Interview with Anna Thorvaldsdottir

I spend a lot of time dreaming internally on the music at the initial stages of each composition which is when the sparks for the structure and sounds get born…

Hi Anna! What did you do this past weekend?
Hi – I was in Chicago last weekend, performing In the Light of Air with the International Contemporary Ensemble at the MCA.

Please share with us your musical background. When did you first get involved with music and what was your very first instrument?
My mom is a music teacher and we were always singing a lot at home. I was making up songs from an early age and studied a few different instruments before I found the cello which I became very passionate about. Then at around 19 years old I started to notate the music I had in my head and have been doing that ever since.

Prior to Aerial, you released Rhízōma on Innova Recordings. How did you end up getting signed on Deutsche Grammophon?
There were series of events that led to the release with Deutsche Grammophon, but a very fundamental part was played by Collin J Rae who was working for Naxos when Rhízōma was released, and he became super supportive of the music. He then introduced my music to Universal Music Classics when he started working for them in 2013, and Aerial found a wonderful home at the Deutsche Grammophon label.

Can you talk about your process of composition? How are ideas born, how do they transpire into music?
I spend a lot of time dreaming internally on the music at the initial stages of each composition which is when the sparks for the structure and sounds get born. To me this is a very important part of the process, and then I write the ideas out to store the process and remember the music. When I have a clear sense of the music, then I start to notate the music on paper, formalize the ideas and edit the music. The last step is then to put the notation into a music notation software for the performers.

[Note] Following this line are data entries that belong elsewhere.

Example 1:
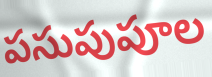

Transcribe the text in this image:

పసుపుపూల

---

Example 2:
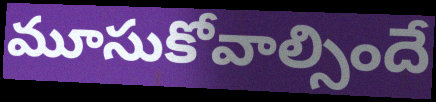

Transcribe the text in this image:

మూసుకోవాల్సిందే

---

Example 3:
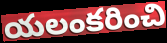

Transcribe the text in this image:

యలంకరించి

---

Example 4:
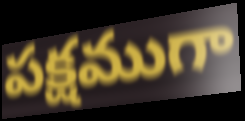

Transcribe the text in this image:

పక్షముగా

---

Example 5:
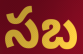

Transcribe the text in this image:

సబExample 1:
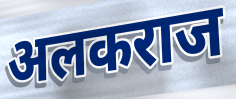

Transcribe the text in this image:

अलकराज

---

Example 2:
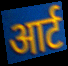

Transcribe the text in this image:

आर्ट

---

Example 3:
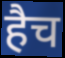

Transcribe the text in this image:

हैच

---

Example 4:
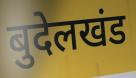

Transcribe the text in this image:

बुदेलखंड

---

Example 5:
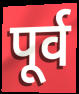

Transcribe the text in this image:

पूर्वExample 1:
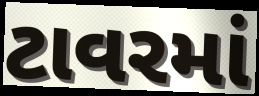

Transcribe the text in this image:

ટાવરમાં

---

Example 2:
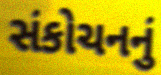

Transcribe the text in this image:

સંકોચનનું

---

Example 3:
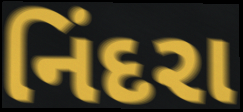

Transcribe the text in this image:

નિંદરા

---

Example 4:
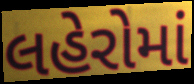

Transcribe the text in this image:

લહેરોમાં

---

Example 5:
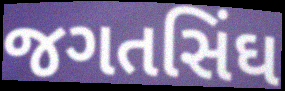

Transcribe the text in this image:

જગતસિંઘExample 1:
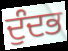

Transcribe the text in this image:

ਦੁੰਦਭ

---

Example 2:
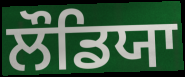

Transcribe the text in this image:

ਲੌਡਿਯਾ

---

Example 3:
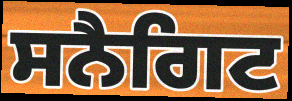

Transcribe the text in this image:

ਸਨੈਗਿਟ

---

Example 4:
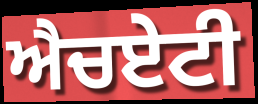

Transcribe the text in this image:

ਐਚਏਟੀ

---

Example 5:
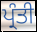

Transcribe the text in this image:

ਪ੍ਰੰਤੀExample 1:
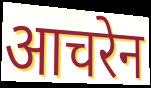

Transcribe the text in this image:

आचरेन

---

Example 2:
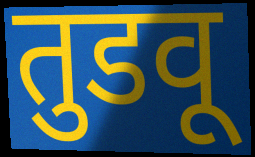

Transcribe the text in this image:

तुडवू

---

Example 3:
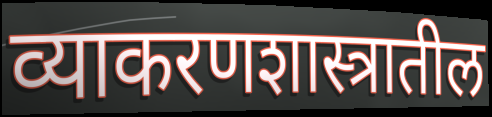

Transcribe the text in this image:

व्याकरणशास्त्रातील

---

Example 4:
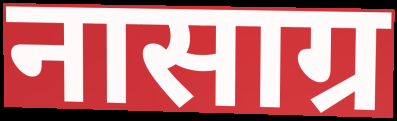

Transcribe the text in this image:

नासाग्र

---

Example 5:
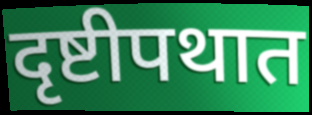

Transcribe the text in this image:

दृष्टीपथात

What are some of the difficulties and rewards when composting for an entire orchestra?
I have such a passion for writing for larger ensembles and orchestras that even when parts of it become difficult I still find it rewarding. I really like working with the larger forces and to be able to create textures and structures through a large number of instruments. It is a very powerful thing to have so many people come together as one in music like that.

You’ve worked with Daníel Bjarnason and Hildur Guðnadóttir before – can you talk about the Icelandic music scene?
I have worked with Daniel Bjarnason quite a lot and we have known each other for a long time – the Icelandic music scene is very vibrant and diverse in styles, but the population here is very small so pretty much everyone in music basically know each other and the scene is in general very close.

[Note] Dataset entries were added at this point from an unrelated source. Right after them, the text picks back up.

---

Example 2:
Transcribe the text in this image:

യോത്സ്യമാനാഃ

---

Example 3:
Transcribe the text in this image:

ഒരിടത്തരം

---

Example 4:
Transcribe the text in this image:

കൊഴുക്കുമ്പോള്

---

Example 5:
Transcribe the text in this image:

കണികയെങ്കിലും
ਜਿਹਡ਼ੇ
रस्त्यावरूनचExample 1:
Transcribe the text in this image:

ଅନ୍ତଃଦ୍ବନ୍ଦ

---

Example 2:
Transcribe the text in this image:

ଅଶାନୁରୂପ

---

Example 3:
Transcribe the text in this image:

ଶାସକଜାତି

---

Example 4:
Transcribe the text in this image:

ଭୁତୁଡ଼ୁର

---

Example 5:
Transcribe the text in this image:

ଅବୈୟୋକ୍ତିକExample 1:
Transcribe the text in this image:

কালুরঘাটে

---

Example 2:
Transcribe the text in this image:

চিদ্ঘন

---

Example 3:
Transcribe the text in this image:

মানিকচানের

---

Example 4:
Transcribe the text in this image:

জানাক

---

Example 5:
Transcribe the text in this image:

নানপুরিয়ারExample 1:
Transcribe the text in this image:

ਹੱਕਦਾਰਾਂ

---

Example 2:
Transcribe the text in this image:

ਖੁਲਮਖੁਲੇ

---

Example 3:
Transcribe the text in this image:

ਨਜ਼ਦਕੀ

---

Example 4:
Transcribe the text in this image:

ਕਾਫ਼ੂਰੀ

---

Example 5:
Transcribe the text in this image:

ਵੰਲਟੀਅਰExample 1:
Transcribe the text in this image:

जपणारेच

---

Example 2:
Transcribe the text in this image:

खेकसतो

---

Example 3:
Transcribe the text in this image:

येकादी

Tell us a bit about the Clockworking chamber group, and the upcoming release on Sono Luminus.
Nordic Affect is an inventive Icelandic chamber ensemble that plays both baroque music and new music on baroque instruments. They will release Clockworking through Sono Luminus in July – it’s an album with pieces by Icelandic composers, all works that Nordic Affect commissioned, including a piece by me.

What are you currently working on?
I’m finishing writing a chamber opera, commissioned by FarNorth, that will be premiered in Trier in Germany in September, followed by performances at the Ultima Festival in Oslo and in other places. I am also starting to write a new piece for the International Contemporary Ensemble (ICE) & The Crossing Choir, to be premiered in 2016.